Now I know I’m part of a soccer community, one that shows up in the thousands every time my team plays. And it feels terrific.
With the season’s end only a month and a half away, I’m already beginning to worry about what I’ll do during the off-season.
Watch European soccer, I guess. And count the days until the Union’s season begins again in March.
Until then, Up the Union!
It sure is a good time to be a soccer fan in Philadelphia, isn’t it?
Funny how “the season” has now become “the offseason” isn’t it?
Always fun to find another Loyal Royal supporter here in the States! C’Mon URRRRZZZZZ!
I just love that ‘football’ is now a year round sport in our area. As the Union’s enthralling season enters it’s twilight, with it’s unforgettable highs and the maddening lows, in Europe it’s still early days.
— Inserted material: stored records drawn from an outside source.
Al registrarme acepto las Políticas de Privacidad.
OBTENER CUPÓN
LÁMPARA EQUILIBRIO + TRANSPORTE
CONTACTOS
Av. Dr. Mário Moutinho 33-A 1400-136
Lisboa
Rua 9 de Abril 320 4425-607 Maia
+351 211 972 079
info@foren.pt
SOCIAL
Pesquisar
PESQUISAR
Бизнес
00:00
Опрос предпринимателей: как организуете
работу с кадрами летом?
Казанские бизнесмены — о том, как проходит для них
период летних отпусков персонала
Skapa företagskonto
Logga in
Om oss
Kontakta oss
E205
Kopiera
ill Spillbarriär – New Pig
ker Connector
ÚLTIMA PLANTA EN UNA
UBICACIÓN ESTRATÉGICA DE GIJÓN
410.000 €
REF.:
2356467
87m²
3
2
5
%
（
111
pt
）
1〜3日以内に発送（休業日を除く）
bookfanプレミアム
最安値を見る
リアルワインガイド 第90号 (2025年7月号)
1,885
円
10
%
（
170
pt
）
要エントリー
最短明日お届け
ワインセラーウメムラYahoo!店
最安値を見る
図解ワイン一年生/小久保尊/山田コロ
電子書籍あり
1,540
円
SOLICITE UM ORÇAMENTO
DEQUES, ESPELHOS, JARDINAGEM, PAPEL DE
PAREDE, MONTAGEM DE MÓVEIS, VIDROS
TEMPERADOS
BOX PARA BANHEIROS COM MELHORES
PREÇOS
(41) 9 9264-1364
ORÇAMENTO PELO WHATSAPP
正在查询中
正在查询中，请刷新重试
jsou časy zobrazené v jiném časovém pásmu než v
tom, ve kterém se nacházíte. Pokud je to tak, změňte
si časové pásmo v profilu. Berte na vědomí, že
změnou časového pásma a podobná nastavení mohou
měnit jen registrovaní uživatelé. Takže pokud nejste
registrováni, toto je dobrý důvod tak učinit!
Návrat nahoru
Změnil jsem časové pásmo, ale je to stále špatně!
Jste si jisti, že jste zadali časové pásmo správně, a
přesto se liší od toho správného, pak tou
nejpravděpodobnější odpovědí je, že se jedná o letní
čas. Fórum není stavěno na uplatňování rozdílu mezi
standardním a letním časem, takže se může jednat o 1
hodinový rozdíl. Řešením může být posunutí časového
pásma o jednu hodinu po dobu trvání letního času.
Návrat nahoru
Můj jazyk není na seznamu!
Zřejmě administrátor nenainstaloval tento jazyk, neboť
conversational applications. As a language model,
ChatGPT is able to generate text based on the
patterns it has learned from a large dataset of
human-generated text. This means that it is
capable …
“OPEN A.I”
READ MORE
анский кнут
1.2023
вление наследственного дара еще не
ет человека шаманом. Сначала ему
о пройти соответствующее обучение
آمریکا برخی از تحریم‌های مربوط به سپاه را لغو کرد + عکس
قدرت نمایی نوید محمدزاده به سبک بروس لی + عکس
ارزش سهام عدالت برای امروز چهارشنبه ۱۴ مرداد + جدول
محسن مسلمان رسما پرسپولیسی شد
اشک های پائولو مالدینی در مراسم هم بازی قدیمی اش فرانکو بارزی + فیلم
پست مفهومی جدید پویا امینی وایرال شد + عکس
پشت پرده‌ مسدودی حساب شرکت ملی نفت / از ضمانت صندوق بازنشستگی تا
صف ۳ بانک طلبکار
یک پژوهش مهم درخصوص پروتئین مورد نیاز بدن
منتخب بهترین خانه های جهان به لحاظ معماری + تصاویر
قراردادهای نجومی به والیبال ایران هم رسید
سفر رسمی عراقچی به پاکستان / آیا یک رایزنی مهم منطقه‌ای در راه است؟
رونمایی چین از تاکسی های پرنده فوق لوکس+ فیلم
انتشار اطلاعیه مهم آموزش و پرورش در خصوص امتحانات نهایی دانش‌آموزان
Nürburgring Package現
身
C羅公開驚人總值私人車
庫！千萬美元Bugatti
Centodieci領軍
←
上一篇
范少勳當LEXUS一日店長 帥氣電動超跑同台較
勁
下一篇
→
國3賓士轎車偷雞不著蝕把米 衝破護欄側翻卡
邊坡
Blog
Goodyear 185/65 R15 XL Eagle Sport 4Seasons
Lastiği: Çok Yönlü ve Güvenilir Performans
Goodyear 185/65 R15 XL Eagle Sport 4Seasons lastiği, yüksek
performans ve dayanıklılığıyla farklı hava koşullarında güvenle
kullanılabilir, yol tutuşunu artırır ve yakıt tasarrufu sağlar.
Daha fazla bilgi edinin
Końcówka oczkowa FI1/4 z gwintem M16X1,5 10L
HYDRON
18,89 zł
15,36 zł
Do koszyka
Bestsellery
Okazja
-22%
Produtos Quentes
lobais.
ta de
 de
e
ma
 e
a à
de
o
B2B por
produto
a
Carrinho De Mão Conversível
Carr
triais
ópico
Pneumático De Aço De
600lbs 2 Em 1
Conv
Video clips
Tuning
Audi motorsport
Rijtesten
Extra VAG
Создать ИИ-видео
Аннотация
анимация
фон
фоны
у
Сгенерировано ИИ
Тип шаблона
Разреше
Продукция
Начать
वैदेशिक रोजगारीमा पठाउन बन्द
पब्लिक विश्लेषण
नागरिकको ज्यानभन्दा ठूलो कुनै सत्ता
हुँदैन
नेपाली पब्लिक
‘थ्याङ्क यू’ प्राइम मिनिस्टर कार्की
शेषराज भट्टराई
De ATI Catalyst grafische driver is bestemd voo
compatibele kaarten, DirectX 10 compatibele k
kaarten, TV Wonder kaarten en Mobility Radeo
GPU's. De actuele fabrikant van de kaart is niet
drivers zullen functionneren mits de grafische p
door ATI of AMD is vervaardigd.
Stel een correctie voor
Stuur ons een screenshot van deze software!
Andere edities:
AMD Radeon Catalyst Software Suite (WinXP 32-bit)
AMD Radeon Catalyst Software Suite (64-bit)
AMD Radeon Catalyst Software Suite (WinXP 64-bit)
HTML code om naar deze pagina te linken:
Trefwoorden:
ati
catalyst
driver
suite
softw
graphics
Royals will battle for promotion to the promised land, the Premier League. Chelsea continues to batter all-comers, while the Special One tries to lead the best team money can buy past hated rivals Barcalona. Then next spring, as all things reach their climax in Europe, the Union’s sophomore season will beckon more summer fun down at PPL.
Is this fun, or what!
UNION!!
If only on that trip back through time you gave us we could get off the ride and replace a referee or two. But then we would find ourselves stuck in a paradox, variances in poor officiating always forcing us back in time lest we forgo the loop and accept the outcome for what it indeed has done for all of us. Two years of qualification filled with dramatics followed by the frenzied emotions of our push out of the first round-yeah, the adrenaline still hasn’t worn off. Great revisitation Ed.